Trading currencies means buying one country's currency while simultaneously selling another country's currency. Every currency trade therefore involves two currencies. The usual size of a currency pair is 100,000 units, known as a "standard lot."

In most cases, beginner traders do not want to stomach the risk that comes with the exposure of a standard lot. As a result, most online forex brokers offer the ability to trade mini lots, which are 10,000 units of the currency rather than 100,000. For a new trader, these mini lots can be an especially effective tool for learning to trade forex. (For background reading, see Getting Started In Forex.)

What is a Pip?
Before one can fully understand the benefits of a mini lot, it is important to review the concept of a pip. A pip is the smallest increment that a currency pair can move. For most currency pairs, a pip is a change in the fourth decimal place of the currency quote. For example, if EUR/USD is quoted at 1.5567 and it moves to 1.5568, it has increased by 1 pip. The value of 1 pip is calculated by the size of the lot that is traded. So, if you buy a standard lot of 100,000 EUR/USD at 1.5567 and it goes to 1.5568, a 1-pip move, then the value of your trade has increased by \$10 (or 100,000 x 0.0001). (For more on this, see What is the value of one pip and why are they different between currency pairs?)

If we did the exact same calculation using a mini lot, then we would multiply the 1 pip by the size of a 10,000 mini lot instead of the usual 100,000 lot.
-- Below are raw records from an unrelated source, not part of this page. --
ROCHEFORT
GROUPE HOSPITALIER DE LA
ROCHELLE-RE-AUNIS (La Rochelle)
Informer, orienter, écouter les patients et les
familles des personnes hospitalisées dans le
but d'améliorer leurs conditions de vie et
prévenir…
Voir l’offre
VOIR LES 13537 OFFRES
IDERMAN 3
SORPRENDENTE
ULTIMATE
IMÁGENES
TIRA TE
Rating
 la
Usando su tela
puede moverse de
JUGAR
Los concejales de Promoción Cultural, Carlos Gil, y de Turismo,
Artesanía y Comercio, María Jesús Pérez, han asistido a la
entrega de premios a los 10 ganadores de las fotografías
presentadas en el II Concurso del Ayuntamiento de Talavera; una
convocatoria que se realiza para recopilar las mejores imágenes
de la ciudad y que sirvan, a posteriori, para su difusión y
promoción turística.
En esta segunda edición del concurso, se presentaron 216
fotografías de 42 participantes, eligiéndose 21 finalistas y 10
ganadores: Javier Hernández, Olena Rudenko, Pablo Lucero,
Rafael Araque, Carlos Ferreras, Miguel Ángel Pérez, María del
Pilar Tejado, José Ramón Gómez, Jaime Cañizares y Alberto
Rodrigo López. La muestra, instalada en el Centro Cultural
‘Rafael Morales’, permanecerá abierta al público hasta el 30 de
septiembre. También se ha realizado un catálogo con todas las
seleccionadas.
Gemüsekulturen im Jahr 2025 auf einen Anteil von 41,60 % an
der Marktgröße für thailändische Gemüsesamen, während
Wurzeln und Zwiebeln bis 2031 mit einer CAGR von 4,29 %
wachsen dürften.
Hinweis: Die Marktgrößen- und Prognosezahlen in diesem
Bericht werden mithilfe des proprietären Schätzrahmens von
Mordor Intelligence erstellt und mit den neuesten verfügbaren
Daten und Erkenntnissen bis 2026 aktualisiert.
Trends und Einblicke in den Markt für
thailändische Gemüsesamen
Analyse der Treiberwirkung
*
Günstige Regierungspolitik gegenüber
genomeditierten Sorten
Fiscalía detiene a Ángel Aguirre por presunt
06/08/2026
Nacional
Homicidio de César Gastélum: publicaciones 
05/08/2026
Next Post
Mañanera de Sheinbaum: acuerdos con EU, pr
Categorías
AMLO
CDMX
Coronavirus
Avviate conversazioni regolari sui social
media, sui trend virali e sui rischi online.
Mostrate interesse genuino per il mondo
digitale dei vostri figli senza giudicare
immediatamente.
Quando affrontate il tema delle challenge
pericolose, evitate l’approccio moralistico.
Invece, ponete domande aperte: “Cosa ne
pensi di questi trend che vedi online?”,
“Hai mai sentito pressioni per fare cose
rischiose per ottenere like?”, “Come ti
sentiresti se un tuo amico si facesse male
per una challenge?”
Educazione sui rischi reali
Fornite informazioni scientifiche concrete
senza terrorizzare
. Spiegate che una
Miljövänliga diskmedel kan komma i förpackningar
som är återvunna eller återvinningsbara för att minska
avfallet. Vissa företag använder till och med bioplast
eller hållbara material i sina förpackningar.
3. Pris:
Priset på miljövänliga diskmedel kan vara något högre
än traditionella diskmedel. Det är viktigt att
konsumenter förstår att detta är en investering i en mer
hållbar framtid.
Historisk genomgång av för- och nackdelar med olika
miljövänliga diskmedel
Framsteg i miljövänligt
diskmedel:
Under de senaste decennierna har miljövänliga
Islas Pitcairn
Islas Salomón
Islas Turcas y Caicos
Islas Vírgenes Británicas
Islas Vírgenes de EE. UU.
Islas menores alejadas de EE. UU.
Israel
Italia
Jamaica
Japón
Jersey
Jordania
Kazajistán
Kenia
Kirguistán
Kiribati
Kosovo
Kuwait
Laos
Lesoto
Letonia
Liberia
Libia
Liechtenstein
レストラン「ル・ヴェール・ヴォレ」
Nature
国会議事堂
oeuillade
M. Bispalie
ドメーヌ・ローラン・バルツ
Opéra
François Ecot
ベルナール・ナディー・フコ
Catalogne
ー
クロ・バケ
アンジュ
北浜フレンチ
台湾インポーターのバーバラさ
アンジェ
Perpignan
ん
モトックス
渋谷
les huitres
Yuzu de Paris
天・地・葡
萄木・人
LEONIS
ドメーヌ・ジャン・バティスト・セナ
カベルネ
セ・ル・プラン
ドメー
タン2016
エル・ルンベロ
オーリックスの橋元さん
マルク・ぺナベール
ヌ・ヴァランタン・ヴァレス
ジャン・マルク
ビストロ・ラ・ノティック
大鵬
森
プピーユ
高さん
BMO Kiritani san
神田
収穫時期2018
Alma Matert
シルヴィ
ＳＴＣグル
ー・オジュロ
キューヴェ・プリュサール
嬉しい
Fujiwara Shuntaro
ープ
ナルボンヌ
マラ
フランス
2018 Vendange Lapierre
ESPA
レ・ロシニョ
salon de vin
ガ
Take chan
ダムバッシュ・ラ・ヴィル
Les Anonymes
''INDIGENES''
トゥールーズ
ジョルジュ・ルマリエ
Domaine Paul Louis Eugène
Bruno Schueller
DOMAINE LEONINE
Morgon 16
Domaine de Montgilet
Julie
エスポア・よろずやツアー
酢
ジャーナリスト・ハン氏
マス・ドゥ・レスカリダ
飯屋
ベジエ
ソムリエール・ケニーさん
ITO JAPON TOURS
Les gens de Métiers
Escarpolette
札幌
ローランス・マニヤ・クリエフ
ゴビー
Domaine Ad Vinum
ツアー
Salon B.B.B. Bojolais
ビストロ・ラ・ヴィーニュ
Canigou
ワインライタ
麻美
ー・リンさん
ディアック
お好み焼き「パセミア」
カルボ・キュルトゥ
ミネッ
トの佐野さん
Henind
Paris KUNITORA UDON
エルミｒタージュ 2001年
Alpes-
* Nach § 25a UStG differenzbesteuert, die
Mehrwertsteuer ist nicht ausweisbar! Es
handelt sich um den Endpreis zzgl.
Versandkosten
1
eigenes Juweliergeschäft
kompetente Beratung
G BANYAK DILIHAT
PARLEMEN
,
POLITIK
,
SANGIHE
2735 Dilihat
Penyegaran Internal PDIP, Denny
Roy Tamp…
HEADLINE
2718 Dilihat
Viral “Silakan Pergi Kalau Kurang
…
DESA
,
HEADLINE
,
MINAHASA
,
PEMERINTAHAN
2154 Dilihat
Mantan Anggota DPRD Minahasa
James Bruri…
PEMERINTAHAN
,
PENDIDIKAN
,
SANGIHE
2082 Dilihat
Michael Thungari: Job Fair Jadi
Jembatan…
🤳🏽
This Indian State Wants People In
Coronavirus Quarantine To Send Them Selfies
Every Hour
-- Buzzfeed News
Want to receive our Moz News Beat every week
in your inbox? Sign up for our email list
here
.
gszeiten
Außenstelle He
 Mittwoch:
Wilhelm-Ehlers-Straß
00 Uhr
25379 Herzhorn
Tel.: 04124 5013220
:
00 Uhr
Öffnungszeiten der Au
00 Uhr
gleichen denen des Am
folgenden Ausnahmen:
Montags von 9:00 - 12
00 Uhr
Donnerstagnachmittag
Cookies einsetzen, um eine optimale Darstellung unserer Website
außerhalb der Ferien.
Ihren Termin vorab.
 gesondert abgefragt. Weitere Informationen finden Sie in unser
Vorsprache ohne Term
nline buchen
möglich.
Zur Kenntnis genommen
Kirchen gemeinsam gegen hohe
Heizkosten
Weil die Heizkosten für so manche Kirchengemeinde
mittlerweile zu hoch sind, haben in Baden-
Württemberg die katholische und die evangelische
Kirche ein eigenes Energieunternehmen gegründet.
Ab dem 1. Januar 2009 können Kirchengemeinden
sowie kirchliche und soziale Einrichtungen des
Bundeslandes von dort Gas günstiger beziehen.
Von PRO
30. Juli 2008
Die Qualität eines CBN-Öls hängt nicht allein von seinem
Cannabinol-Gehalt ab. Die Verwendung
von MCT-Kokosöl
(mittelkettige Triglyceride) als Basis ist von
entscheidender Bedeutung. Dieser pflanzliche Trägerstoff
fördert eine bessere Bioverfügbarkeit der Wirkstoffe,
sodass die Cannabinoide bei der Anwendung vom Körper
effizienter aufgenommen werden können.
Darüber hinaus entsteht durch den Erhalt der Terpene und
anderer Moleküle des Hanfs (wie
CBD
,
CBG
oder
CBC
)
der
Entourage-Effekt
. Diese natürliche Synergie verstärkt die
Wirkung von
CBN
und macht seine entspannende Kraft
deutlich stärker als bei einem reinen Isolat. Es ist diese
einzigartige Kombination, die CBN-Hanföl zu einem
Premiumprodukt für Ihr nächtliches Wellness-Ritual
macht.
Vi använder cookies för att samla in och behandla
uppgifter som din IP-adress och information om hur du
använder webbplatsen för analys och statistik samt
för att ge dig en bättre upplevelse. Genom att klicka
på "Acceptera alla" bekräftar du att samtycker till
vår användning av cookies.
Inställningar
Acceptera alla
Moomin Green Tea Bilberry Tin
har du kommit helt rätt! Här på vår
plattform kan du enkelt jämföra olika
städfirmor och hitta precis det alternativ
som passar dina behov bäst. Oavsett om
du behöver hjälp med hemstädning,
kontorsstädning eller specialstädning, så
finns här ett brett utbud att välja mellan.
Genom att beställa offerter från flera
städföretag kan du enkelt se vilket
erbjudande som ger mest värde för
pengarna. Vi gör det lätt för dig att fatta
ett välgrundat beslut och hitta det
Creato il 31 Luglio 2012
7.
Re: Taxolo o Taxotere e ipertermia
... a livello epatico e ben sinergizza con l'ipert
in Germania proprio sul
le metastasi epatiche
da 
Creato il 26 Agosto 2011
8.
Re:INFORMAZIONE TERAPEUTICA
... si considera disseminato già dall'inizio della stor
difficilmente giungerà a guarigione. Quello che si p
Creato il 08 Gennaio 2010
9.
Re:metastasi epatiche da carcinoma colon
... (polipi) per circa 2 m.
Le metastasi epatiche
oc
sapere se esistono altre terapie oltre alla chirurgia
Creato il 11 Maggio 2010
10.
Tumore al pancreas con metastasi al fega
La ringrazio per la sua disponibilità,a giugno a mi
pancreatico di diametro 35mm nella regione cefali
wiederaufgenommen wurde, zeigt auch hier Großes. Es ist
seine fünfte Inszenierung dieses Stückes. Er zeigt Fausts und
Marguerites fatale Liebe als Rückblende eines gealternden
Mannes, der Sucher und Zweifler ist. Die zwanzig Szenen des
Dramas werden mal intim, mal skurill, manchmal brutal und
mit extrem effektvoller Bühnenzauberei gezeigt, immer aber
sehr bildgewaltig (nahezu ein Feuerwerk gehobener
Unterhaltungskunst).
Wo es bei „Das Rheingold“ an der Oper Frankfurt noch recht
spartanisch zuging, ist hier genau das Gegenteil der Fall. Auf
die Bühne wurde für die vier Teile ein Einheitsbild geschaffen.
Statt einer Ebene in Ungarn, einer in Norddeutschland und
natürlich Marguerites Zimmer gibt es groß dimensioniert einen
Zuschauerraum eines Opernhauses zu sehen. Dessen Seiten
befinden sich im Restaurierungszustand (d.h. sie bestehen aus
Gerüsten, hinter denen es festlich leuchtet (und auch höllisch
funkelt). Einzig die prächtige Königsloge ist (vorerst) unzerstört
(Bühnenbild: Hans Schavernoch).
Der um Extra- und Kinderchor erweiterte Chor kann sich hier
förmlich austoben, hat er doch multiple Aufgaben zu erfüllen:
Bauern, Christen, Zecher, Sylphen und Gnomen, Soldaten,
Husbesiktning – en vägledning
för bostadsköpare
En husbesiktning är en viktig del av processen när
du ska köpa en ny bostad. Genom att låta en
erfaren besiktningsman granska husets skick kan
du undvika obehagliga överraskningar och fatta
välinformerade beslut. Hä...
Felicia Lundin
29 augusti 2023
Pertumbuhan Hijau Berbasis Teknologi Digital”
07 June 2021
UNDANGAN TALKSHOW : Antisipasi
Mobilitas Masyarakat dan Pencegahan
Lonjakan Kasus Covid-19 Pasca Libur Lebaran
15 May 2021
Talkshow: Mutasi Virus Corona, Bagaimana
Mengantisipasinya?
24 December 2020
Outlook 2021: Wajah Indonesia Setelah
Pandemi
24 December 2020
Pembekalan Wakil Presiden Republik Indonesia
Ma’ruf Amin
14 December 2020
So 10,000 x 0.0001 = \$1. When you trade a standard lot, the value of the pip is \$10, but when trading a mini lot the value of a pip is \$1. This is true when the U.S. dollar is the second, or quoted, currency in the pair. (For more, see Common Questions About Currency Trading.)

Base Currency Vs. Quote Currency
One other piece of information to remember is that a currency pair is comprised of a base currency, which is the first currency listed in the pair, and the quote currency, which is the second currency listed in the pair. In the case of the EUR/USD, the euro is the base currency and the dollar is the quote currency.

The profit or loss is always expressed in terms of the quote currency. If the currency pair is the GBP/USD, then the base currency is the British pound and the quote currency is the U.S. dollar. For the USD/CAD, the base currency is the U.S. dollar and the quote currency is the Canadian dollar. Why the dollar is listed first in some instances but second in others is just a matter of convention. (For more insight, see the Forex Tutorial: Reading a Quote and Understanding The Jargon.)

The Value of a Pip
The last important point that should be noted before we talk about mini lots specifically is the value of a pip. Suppose you are trading the GBP/JPY; the British pound is the base currency and the Japanese yen is the quote currency. Now in this instance, we have an exception to the fourth decimal place rule for the size of a pip. In the case of the yen, 1 pip is measured in the second decimal place. The yen is the only exception. To calculate the value of the move, if we buy dollars against the yen and the dollar goes up from 103.45 to 103.46, then we have a 1-pip move. Multiplying by the standard lot of 100,000 x 0.01 = 1,000 yen. To bring this back to dollars, you would then divide the 1,000 yen by the dollar rate, let's say it's 103.46, which equals \$9.66.